OFF THE RAILS
Maintenance leaves southern suburbs commuters high and dry
METRORAIL’S decision to cut its southern suburbs service at 3pm at weekends infuriated so many commuters that the corporation has done a U-turn – but the reprieve is to be short-lived.
The service will be cut again on December 15 until further notice to give Metrorail time to do rolling stock maintenance before the World Cup.
Last weekend, many commuters arrived at stations along the route only to find that the late trains on Saturdays and Sundays had been discontinued.
Last Saturday, no trains left Cape Town for Simon’s Town after 3pm, while on Sunday, the last train left at 4.15pm.
The last trains departing from Simon’s Town left at similar times.
From December 15 there will be no service to and from Cape Town to Simon’s Town after mid-afternoon at weekends, just as the schools break for the summer holidays and tourists pour into the city. Previously the last trains to and from Simon’s Town stopped running about 8pm at weekends.
The plight of workers and residents along the False Bay coast is aggravated by a complete lack of buses along the Main Road beyond Retreat. This was confirmed by Golden Arrow.
And a taxi war has broken out between taxi drivers in the Retreat, Steenberg and Vrygrond areas, so taxi services are unreliable.

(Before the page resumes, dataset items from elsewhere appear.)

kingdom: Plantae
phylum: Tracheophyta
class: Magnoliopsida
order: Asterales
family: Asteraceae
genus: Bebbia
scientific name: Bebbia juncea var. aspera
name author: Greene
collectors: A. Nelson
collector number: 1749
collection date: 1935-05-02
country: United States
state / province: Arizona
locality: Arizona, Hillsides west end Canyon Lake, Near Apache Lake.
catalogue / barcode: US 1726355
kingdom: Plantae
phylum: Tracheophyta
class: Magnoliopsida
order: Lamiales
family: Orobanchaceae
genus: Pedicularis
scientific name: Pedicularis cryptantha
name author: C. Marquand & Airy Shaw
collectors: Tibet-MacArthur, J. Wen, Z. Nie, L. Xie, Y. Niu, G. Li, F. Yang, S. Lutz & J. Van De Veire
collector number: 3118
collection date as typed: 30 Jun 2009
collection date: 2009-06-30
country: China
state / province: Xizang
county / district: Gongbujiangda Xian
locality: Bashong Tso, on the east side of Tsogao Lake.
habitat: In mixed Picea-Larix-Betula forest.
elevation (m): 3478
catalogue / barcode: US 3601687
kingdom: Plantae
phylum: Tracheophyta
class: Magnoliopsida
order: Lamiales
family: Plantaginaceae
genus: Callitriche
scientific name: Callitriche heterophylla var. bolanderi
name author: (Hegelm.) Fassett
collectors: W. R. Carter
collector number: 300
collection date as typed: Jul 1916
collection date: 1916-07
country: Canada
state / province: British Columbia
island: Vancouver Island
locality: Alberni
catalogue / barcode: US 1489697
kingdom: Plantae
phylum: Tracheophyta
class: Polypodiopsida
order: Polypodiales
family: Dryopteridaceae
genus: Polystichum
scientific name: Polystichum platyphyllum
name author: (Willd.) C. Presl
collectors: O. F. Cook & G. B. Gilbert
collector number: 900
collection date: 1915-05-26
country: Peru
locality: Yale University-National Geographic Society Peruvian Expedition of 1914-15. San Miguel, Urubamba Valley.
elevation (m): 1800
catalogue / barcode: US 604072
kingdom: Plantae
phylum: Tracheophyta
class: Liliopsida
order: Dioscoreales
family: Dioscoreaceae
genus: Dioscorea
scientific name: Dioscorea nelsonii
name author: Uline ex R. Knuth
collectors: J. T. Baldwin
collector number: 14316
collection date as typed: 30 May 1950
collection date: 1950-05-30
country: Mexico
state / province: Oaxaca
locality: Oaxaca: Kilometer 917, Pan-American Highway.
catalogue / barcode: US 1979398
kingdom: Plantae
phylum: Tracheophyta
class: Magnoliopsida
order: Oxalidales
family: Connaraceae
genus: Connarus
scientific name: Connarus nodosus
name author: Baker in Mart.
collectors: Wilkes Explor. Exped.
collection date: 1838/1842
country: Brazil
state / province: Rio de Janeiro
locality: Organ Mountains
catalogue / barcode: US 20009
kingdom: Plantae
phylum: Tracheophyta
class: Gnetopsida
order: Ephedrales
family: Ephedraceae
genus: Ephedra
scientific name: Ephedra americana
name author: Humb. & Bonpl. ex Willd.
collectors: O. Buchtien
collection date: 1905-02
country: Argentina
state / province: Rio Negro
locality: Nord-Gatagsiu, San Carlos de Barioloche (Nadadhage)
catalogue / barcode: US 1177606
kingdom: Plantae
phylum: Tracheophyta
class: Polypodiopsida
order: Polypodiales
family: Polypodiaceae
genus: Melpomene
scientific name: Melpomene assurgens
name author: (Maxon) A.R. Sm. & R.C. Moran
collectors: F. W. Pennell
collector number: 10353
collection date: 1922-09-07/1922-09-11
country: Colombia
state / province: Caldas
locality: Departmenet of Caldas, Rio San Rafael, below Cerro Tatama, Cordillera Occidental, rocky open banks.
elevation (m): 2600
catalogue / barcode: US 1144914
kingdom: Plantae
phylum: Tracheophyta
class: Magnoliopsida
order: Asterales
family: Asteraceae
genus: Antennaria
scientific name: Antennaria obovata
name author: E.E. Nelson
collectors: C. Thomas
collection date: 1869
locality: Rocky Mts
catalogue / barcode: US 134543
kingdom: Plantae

Heather Storer, manager of a nursing agency in Fish Hoek, said about 20 of her nurses depended on trains to get to work every weekend.
Day staff ended their shift at 6pm and took the train home, while night staff came in at 6pm.
They did not want to take taxis because of the danger following the latest violence.
“There was no warning, or if there was, we never heard about it,” she said. “Evidently Metrorail thinks nobody works at weekends, when my girls, as well as other workers, completely depend on trains. And what about all the people taking the train to the beach during the summer holidays? This whole new schedule is extremely short-sighted.”
On the taxi front, tensions between the Vrygrond and Retreat taxi associations have been flaring since September in a struggle over routes. This has resulted in a number of clashes, as well as the arrest of two taxi drivers after a flare-up on Tuesday.
Muizenberg police spokesman Captain Stephen Knapp said the situation was still volatile, and that many commuters were concerned for their safety.
“I’ve noticed that many people are not taking taxis and are rather choosing to walk to work.
“It’s a personal choice for people whether they want to take taxis along that route, but we’re definitely monitoring the situation.
“We’ll continue to have personnel in the area until such time as things go back to normal, and we don’t feel they have yet.”
Metrorail Western Cape spokeswoman Riana Scott said the corporation had restored the old timetable – but only until December 15 – four days after schools break up.
They would in the meantime review the concerns that have been raised and meet with provincial and local transport authorities to talk about transport alter natives for workers.
Scott said they were using the next few weeks – the Western Cape’s last “quiet period” before the World Cup which begins in mid-June – to concentrate on maintenance.
“Next year the 2010 festivities and dry runs start in January and we need to be ready,” she said.
“We need to pay attention to perennially problematic trains to ensure that we optimise our fleet usage to ensure maximum reliability and punctuality.
“We started this preparation by removing the later Saturday and Sunday trains to test the changes.
“We communicated this to our customers and stakeholders via our weekly newspaper, text alerts, notices at ticket windows and through station announcements.”
ON A ROLL: A train clatters past St James’s iconic beach cabins. Southern suburbs commuters are irate because Metrorail wants to stop trains running after 3pm so it can do rolling stock maintenance.